Dataset excerpts
- - - -
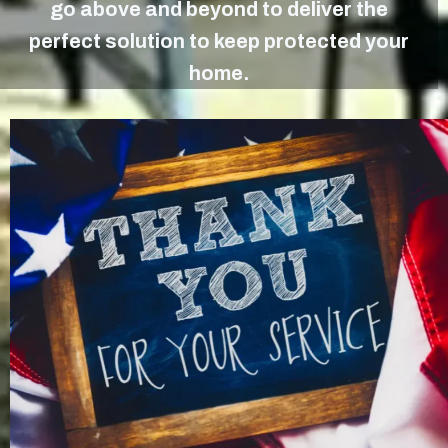
go above and beyond to deliver the
perfect solution to keep protected your
home.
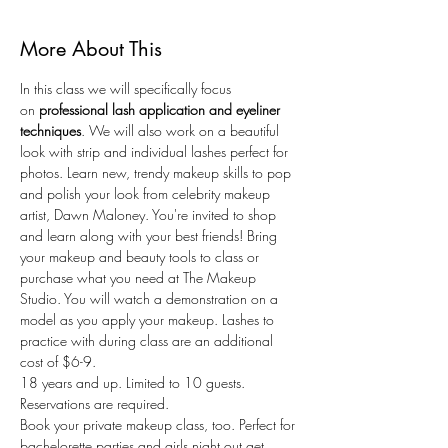
More About This
In this class we will specifically focus 
on
 professional lash application and eyeliner 
techniques
. We will also work on a beautiful 
look with strip and individual lashes perfect for 
photos. Learn new, trendy makeup skills to pop 
and polish your look from celebrity makeup 
artist, Dawn Maloney. You're invited to shop 
and learn along with your best friends! Bring 
your makeup and beauty tools to class or 
purchase what you need at The Makeup 
Studio. You will watch a demonstration on a 
model as you apply your makeup. Lashes to 
practice with during class are an additional 
cost of $6-9.
18 years and up. Limited to 10 guests. 
Reservations are required.
Book your private makeup class, too. Perfect for 
bachelorette parties and girls night out get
- - - -
DIRECTIVE: Reproduce each record from above exactly; pictures do not belong in the copy.

THE COMPLETED TASK:
go above and beyond to deliver the
perfect solution to keep protected your
home.
More About This
In this class we will specifically focus 
on
 professional lash application and eyeliner 
techniques
. We will also work on a beautiful 
look with strip and individual lashes perfect for 
photos. Learn new, trendy makeup skills to pop 
and polish your look from celebrity makeup 
artist, Dawn Maloney. You're invited to shop 
and learn along with your best friends! Bring 
your makeup and beauty tools to class or 
purchase what you need at The Makeup 
Studio. You will watch a demonstration on a 
model as you apply your makeup. Lashes to 
practice with during class are an additional 
cost of $6-9.
18 years and up. Limited to 10 guests. 
Reservations are required.
Book your private makeup class, too. Perfect for 
bachelorette parties and girls night out get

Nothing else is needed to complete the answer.